A carpenter is nothing without the tools in his belt. But armed with patience and the right instruments, he can shape anything to perfection; and enterprise software sales is no different.
Right out of college I worked for a telecommunications company that used SalesForce as their CRM. Being a bit of a maverick, I snubbed my nose at it. “I don’t need that, I’ve got my own system”- this consisted of post-it notes, a homespun web of Word documents and a quick key lookup from the finder. Fortunately (or unfortunately), my management looked the other way because I was consistently hitting my number. I thought I had tricked the system.
But it wasn’t until my laptop was stolen at a bar (my mother’s first response was, “what were you doing at a bar with your laptop?”) that I realized the only one I was fooling was myself. The harsh truth of this, is a salesperson without their CRM is a sinking ship- and forgetting/losing info from clients is like a boat taking on water. I quickly realized that my stubbornness to leverage resources provided was causing me to leave money on the table.

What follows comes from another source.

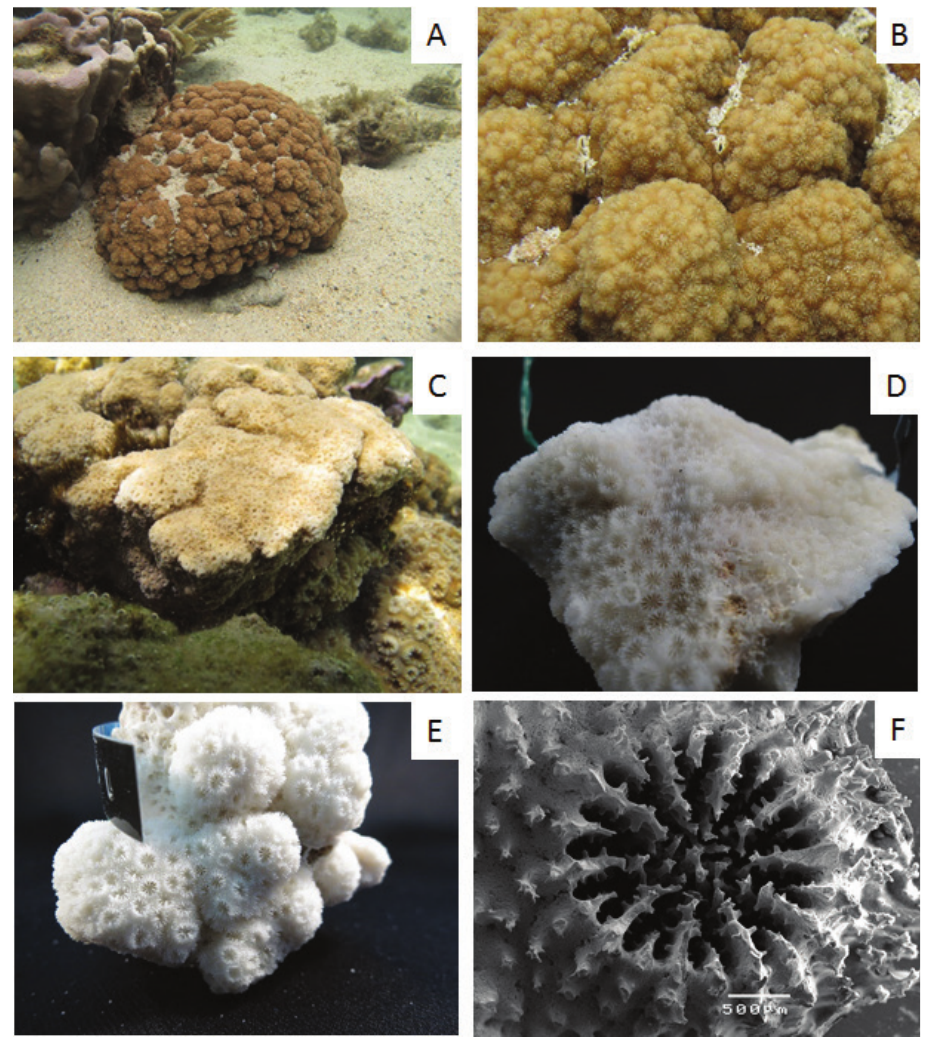
Figure 3. Cyphastrea microphthalma. A, B AM 81-1612 C AM 81_1681 D AM 81-1612 E AM 81-1660 F AM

This turned out to be a bit of a paradigm shift for me; rather than just being one source of truth for client/project information, SalesForce is actually a platform that aggregates an entire teams information – providing analytics for proper decision-making and forecasting. Technology sales may seem like a ‘me’ game, but it’s actually a ‘we’ game. If part of the team doesn’t succeed, nobody does. The new measure of intelligence is not what you can recall from rote memory, but how efficiently and accurately can use the resources around you for success. It’s your QB playbook. Your flight coordinates. A 360 Degree view of your customer. Does SalesForce have room for improvement? Sure. But it’s a whole lot better than post-it notes.